As a sometime practising scientist all of these elements of discovery, facts, evidence, laws, hypotheses and theories are things whose definitions I take for granted. They are very clear to me now, and I know they are shared with other working scientists. What The Invention of Science highlights was that there was a time when these things were not true.

The central section of the book finishes with some thoughts on whether the Industrial Revolution required the Scientific Revolution on which to build. The answer is ultimately “yes”, although the time it takes is considerable. It flows from the work of Denis Papin on a steam digester in the late 17th century to Newcomen’s invention of the steam engine in the early 18th century. Steam engines don’t become ubiquitous until much later in the 18th century. The point here is that Papin’s work is very much in the spirit of a “academic” scientist (he had worked with Robert Boyle), whereas Newcomen sits in the world of industrial engineering and commerce.

I’ve not seen such an analysis of language in the study of the Scientific Revolution before, the author notes that much of this study is made possible by the internet. 

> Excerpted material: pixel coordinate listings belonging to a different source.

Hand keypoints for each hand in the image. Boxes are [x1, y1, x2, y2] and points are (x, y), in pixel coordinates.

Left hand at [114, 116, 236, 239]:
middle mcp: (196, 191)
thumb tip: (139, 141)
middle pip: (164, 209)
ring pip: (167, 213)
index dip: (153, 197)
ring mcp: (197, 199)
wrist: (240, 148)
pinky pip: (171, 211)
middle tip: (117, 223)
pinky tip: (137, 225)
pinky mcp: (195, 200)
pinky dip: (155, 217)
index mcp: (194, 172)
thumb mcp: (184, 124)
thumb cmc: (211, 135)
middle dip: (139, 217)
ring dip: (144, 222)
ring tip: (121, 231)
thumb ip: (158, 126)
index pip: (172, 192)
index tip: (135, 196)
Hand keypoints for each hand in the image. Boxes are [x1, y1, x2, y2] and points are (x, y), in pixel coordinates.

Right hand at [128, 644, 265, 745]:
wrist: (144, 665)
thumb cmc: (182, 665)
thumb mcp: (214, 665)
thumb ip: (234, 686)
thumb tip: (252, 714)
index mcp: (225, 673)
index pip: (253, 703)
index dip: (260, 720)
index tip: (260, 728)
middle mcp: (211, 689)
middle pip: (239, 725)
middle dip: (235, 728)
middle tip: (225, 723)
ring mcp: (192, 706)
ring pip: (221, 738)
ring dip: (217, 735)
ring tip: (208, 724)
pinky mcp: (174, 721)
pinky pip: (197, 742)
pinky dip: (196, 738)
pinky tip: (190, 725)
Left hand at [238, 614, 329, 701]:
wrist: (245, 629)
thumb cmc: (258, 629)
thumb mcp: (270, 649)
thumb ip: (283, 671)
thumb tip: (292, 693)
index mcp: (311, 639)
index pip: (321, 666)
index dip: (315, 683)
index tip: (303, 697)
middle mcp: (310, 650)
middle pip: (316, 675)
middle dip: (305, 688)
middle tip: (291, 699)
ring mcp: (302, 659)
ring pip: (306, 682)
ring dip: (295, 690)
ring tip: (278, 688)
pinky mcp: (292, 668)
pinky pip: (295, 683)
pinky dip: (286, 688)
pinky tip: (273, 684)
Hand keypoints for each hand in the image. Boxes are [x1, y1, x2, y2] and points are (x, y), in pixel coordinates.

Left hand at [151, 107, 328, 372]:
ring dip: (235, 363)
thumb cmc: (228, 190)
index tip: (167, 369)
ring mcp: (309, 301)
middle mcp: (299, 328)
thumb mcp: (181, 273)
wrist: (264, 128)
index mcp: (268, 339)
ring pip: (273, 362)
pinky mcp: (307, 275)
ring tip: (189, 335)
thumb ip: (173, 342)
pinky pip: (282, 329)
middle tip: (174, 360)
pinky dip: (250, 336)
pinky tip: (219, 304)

The editor clearly had a permissive view of footnotes, since almost every page has a footnote and more than a few pages are half footnote. The book also has endnotes, and some “afterthoughts”. Initially I found this a bit irritating but some of the footnotes are quite interesting. For example, the Matses tribe in the Amazon include provenance in their verb forms, using the incorrect verb form is seen as a lie. In my day to day work with data this “provenance required” approach is very appealing.

The Invention of Science is very rich, and thought provoking and presents a thesis which I had not seen presented before, although the “facts” of the Scientific Revolution are well known. I’m off to read Leviathan and the air-pump partly on the recommendation of the author of this book.